AIM OF THE EXERCISE :: Could you copy each line of the listing that holds "tools"?
========================================
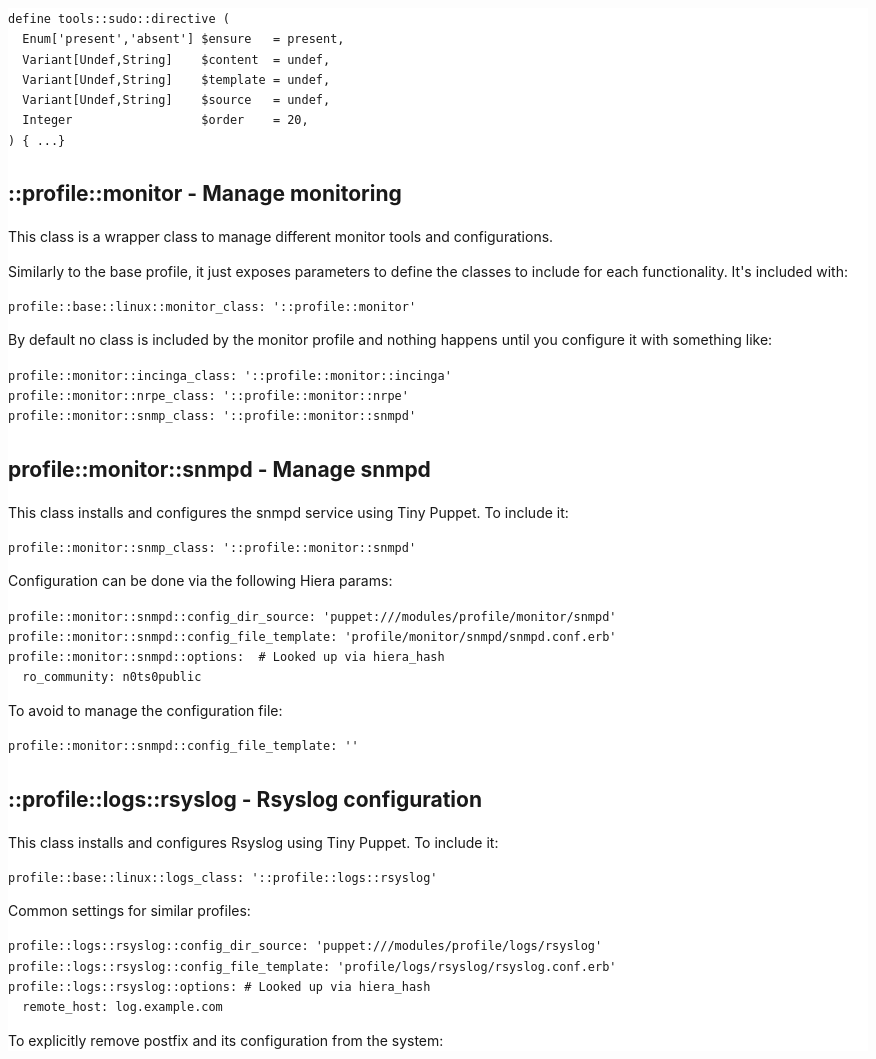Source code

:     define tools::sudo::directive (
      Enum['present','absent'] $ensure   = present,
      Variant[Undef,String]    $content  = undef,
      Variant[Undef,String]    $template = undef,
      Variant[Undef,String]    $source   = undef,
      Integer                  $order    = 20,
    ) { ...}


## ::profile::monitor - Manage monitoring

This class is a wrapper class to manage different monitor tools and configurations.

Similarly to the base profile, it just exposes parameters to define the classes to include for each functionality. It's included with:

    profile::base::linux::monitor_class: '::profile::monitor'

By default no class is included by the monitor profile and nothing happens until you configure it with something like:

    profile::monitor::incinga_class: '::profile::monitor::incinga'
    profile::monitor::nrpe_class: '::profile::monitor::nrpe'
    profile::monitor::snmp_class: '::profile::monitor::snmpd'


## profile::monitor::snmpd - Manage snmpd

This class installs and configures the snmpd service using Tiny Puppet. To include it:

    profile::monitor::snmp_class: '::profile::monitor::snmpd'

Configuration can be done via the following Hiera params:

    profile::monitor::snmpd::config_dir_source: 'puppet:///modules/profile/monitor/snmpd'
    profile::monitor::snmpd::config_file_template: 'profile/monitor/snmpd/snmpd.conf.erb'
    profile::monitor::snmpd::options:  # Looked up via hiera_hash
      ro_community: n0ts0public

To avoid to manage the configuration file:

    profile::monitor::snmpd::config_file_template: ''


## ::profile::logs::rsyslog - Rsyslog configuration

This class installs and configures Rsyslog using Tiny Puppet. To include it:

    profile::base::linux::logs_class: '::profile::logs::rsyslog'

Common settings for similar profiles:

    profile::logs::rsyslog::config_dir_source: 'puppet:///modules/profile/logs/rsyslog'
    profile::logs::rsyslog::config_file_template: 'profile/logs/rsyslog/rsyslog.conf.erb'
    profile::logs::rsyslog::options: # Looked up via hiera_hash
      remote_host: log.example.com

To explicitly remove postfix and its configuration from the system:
========================================
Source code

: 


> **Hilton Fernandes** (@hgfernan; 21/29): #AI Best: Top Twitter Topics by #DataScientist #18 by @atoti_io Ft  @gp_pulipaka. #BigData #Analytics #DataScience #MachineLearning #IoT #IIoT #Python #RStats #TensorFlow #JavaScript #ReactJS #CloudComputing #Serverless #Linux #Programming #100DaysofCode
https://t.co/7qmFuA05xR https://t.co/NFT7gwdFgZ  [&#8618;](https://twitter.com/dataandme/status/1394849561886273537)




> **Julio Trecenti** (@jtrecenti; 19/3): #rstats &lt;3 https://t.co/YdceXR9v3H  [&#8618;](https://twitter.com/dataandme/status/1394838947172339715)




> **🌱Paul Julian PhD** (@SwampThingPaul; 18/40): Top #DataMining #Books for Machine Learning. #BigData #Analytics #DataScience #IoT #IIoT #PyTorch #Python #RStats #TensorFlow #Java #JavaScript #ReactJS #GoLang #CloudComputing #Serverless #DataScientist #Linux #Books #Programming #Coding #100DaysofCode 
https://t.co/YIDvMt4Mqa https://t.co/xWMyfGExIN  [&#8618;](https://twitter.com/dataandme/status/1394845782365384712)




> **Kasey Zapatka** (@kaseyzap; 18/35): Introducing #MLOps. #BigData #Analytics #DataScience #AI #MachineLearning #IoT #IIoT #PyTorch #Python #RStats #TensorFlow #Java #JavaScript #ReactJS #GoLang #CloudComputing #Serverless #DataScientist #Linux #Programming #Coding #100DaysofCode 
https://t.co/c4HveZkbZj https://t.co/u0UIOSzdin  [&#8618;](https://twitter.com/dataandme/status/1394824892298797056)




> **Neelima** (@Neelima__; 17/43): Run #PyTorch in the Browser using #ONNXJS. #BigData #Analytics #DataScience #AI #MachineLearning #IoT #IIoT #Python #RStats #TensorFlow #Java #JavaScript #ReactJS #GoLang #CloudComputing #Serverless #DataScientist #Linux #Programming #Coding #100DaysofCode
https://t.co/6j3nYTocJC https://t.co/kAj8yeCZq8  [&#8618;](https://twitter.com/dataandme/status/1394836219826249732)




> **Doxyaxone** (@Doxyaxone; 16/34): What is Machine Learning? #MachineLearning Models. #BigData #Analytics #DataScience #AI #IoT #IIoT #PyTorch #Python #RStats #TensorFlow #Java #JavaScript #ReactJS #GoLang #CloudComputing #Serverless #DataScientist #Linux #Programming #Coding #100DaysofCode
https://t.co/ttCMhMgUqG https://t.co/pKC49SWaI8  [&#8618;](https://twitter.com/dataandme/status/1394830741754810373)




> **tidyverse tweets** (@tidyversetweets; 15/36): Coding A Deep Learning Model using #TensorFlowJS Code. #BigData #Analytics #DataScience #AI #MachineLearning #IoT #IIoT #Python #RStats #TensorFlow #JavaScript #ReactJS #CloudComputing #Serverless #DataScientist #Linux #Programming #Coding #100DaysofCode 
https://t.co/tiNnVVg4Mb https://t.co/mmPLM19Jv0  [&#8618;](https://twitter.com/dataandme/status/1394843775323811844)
========================================
TASK RESPONSE ::
:     define tools::sudo::directive (
This class is a wrapper class to manage different monitor tools and configurations.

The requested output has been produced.